* **The problem**
Reproduce the material verbatim, beginning at the line that contains "of h=10 m=58." and stopping after the line that contains "h=11 m=44 s=50". Omit the pictures from your reproduction.

Extracted records

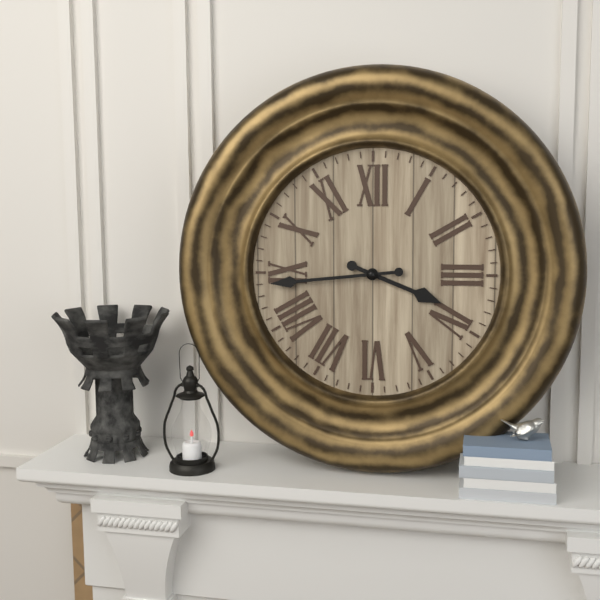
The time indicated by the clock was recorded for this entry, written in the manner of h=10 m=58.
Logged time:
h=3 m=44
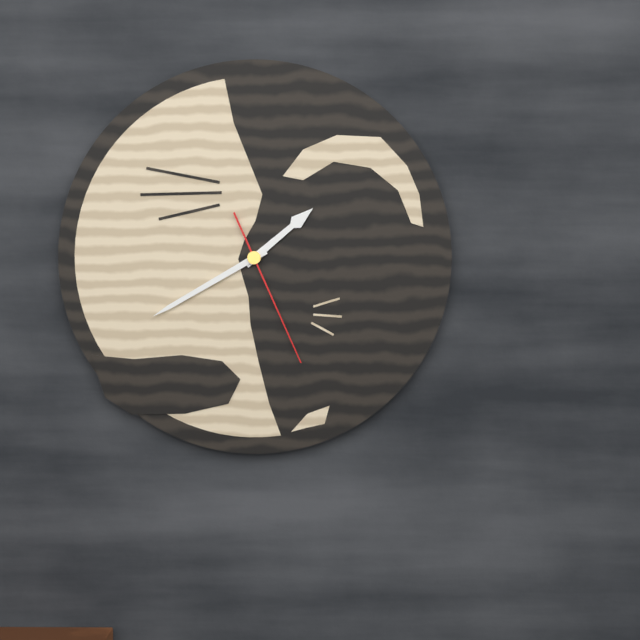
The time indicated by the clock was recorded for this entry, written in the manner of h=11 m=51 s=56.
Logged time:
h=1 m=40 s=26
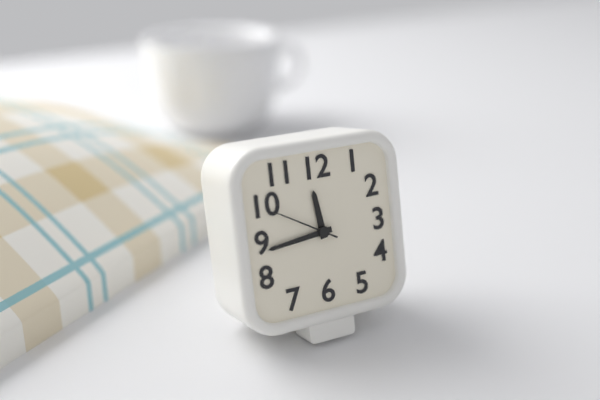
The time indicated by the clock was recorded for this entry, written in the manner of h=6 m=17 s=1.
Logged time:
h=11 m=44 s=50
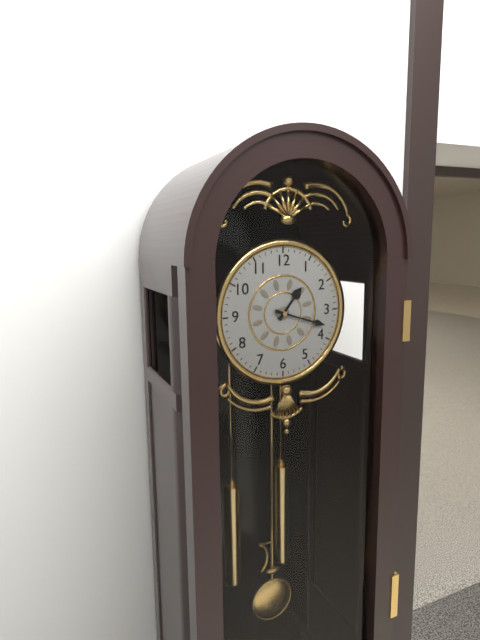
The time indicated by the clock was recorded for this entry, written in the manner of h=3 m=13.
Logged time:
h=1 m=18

---

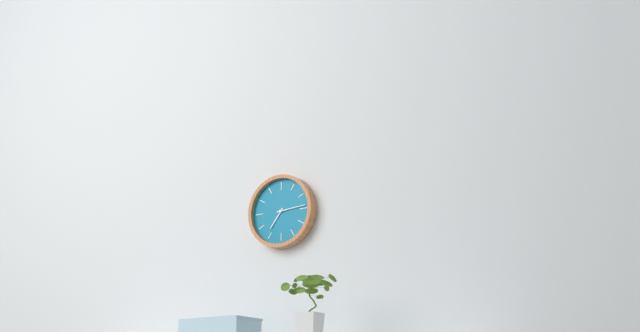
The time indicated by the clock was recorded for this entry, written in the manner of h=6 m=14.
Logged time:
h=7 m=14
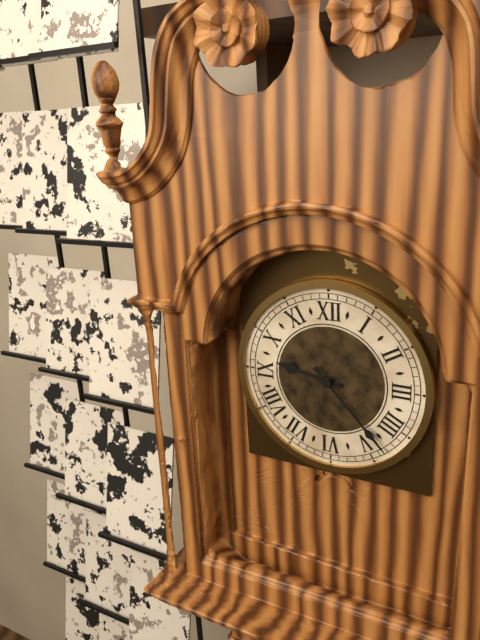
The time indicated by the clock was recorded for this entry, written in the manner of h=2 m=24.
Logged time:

* **The output**
The time indicated by the clock was recorded for this entry, written in the manner of h=10 m=58.
Logged time:
h=3 m=44
The time indicated by the clock was recorded for this entry, written in the manner of h=11 m=51 s=56.
Logged time:
h=1 m=40 s=26
The time indicated by the clock was recorded for this entry, written in the manner of h=6 m=17 s=1.
Logged time:
h=11 m=44 s=50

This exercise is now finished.